Charumini DE SILVA
Sri Lanka’s total foreign reserves are close to exceed the US $ 6 billion, Central Bank Governor Ajith Nivard Cabraal told Daily News Business.
This is mainly due to factors such as favourable response from the foreign investors, increased remittances, increased export proceeds and tranches of the International Monetary Board (IMF) Stand-By-Agreement.
The foreign reserves of the country have recorded a 15 percent growth compared to the end of 2009, which was US $ 5.2 billion.
“There is a tremendous growth in foreign reserves during the first half of this year compared to the corresponding period of 2009. The lowest foreign reserves of US $ 1.2 billion were recorded in March last year,” he said.

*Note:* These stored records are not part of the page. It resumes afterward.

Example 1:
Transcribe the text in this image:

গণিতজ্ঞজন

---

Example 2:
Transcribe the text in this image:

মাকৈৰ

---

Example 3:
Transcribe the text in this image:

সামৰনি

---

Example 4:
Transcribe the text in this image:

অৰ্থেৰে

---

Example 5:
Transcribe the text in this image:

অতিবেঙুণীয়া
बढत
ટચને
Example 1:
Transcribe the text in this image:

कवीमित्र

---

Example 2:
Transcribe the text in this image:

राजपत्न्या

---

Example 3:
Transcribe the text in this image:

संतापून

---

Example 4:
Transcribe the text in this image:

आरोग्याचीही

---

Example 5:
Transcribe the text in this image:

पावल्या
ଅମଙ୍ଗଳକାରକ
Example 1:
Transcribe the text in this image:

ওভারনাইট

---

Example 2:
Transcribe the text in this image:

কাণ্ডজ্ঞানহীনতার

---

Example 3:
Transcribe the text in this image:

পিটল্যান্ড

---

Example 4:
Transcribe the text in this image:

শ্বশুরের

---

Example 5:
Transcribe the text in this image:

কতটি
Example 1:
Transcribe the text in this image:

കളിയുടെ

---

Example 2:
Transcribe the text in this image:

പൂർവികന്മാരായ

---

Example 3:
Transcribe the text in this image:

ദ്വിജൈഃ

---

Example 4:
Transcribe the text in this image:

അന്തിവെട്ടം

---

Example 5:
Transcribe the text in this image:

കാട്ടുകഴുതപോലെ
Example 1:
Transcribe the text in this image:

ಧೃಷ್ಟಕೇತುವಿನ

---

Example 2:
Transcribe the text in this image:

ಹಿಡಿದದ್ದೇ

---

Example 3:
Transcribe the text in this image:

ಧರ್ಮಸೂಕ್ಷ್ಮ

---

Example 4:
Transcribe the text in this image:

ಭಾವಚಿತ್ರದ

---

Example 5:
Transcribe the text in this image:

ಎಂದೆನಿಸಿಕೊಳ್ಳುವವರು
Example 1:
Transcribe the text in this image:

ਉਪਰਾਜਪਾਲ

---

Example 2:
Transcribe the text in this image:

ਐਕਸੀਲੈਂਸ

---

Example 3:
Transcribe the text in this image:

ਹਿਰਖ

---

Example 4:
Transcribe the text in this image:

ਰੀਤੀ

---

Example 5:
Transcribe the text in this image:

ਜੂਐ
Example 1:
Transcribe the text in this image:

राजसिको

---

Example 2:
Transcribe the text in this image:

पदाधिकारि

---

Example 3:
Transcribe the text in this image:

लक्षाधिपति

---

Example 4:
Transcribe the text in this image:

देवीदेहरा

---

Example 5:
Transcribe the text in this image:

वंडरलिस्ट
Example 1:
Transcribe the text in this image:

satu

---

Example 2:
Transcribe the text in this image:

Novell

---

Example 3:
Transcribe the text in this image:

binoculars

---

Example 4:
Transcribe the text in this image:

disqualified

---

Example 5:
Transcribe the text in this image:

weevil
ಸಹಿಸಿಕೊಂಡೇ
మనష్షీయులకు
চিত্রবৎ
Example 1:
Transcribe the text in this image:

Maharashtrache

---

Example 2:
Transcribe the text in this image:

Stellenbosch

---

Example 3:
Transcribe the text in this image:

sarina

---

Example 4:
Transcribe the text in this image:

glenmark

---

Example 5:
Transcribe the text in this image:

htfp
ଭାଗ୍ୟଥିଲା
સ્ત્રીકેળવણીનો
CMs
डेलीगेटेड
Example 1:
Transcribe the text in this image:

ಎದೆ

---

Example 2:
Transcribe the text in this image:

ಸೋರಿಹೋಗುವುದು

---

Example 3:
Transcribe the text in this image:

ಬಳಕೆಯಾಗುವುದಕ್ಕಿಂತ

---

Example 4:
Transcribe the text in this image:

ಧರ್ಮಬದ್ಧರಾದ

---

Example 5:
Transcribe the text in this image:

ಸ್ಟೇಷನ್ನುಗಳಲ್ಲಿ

Having a large amount of foreign reserves assures and provides confidence to the public that the banking regulator has the ability of repaying the loans, imports and on due time as well, Cabraal said.

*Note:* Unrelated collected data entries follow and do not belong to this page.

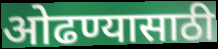
ओढण्यासाठी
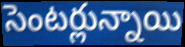
సెంటర్లున్నాయి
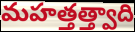
మహత్తత్త్వాది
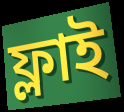
ফ্লাই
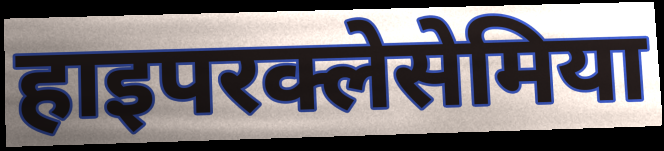
हाइपरक्लेसेमिया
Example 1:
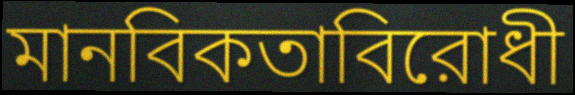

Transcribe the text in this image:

মানবিকতাবিরোধী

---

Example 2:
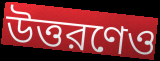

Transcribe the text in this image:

উত্তরণেও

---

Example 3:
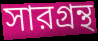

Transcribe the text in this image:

সারগ্রন্থ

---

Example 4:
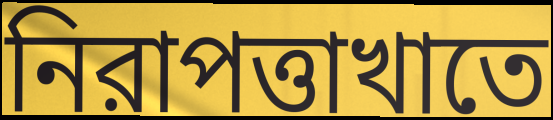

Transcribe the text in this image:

নিরাপত্তাখাতে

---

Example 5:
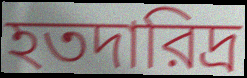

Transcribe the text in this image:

হতদারিদ্র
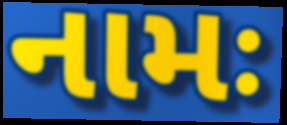
નામઃ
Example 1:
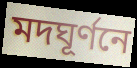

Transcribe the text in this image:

মদঘূর্ণনে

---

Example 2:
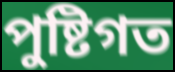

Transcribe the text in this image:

পুষ্টিগত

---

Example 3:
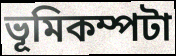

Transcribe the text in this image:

ভূমিকম্পটা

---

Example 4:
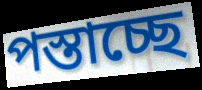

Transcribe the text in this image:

পস্তাচ্ছে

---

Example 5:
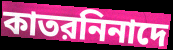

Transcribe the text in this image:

কাতরনিনাদে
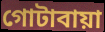
গোটাবায়া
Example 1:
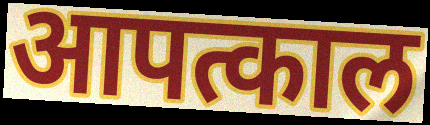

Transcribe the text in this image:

आपत्काल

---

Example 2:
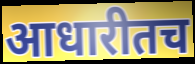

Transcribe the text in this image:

आधारीतच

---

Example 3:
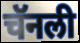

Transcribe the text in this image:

चॅनली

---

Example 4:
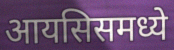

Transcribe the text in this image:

आयसिसमध्ये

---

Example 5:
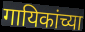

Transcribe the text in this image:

गायिकांच्या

The majority of the foreign remittances were from Sri Lankan migrant workers in the Middle-East, which accounts for 60 percent while 20 percent are from the European countries.

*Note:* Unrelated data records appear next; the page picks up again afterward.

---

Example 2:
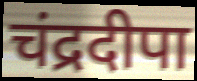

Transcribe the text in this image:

चंद्रदीपा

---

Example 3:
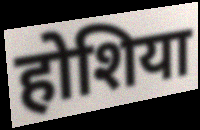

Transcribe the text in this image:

होशिया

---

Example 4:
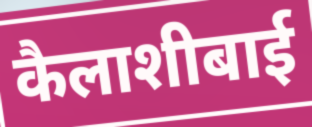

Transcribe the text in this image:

कैलाशीबाई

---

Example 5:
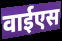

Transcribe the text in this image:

वाईएस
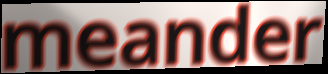
meander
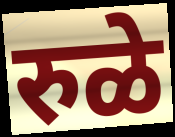
रुळे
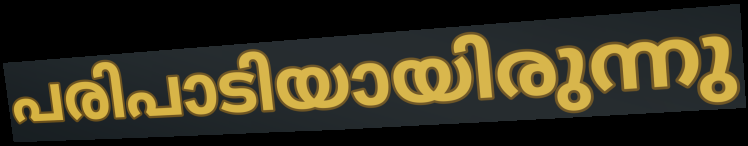
പരിപാടിയായിരുന്നു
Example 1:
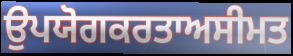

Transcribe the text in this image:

ਉਪਯੋਗਕਰਤਾਅਸੀਮਤ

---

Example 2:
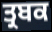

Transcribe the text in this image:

ਤ੍ਰਬਕ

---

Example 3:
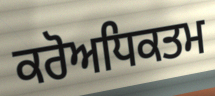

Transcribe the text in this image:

ਕਰੋਅਧਿਕਤਮ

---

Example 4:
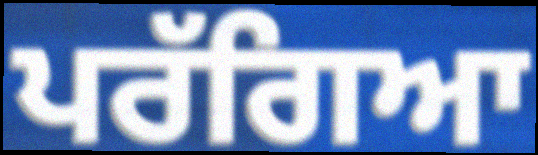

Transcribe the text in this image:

ਪਰੱਗਿਆ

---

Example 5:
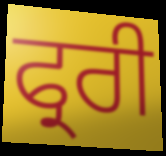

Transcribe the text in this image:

ਫ੍ਰਰੀ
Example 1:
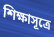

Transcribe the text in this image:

শিক্ষাসূত্রে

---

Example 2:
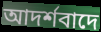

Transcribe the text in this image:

আদর্শবাদে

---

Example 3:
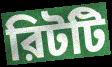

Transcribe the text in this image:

রিটটি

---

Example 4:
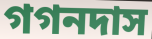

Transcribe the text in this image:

গগনদাস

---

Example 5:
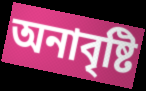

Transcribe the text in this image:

অনাবৃষ্টি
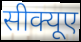
सीक्यूए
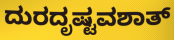
ದುರದೃಷ್ಟವಶಾತ್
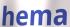
hema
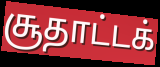
சூதாட்டக்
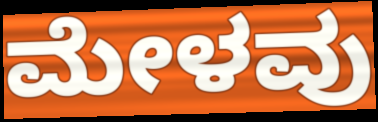
ಮೇಳವು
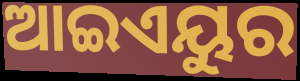
ଆଇଏୟୁର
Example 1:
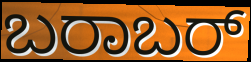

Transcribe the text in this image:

ಬರಾಬರ್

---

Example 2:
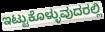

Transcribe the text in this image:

ಇಟ್ಟುಕೊಳ್ಳುವುದರಲ್ಲಿ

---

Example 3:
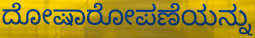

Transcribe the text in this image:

ದೋಷಾರೋಪಣೆಯನ್ನು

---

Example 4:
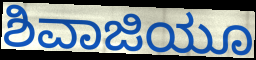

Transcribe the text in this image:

ಶಿವಾಜಿಯೂ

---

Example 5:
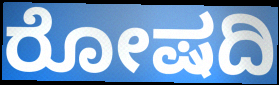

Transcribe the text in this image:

ರೋಷದಿ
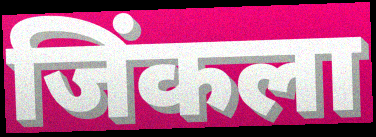
जिंकला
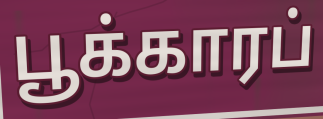
பூக்காரப்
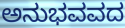
ಅನುಭವವದ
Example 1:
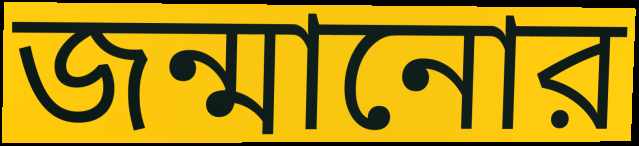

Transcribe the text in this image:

জন্মানোর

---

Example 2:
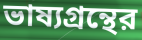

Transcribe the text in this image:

ভাষ্যগ্রন্থের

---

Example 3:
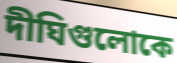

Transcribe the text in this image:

দীঘিগুলোকে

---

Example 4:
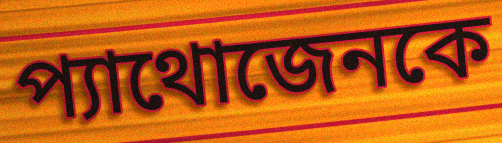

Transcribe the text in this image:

প্যাথোজেনকে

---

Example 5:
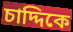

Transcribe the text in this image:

চাদ্দিকে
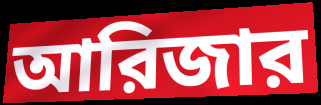
আরিজার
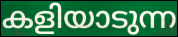
കളിയാടുന്ന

The remaining remittances were recorded from North America, Australia and Far East Asian countries.
The Central Bank expects foreign remittances will further expand by the end of this year.
He said the position of the foreign reserves is very strong.
“Putting all these aspects together we think that the monetary policy that has been put in place is a bit relaxed and the interest rates have been brought down. This will support investors and business with more space for economic activities.
The Governor said they are confident that the positive trends and factors will soon set the environment of the country’s foreign reserves to exceed the US$ six billion.
“This will ensure Sri Lanka the impetus and the momentum for the economy to grow and stabilize well,” the Governor said.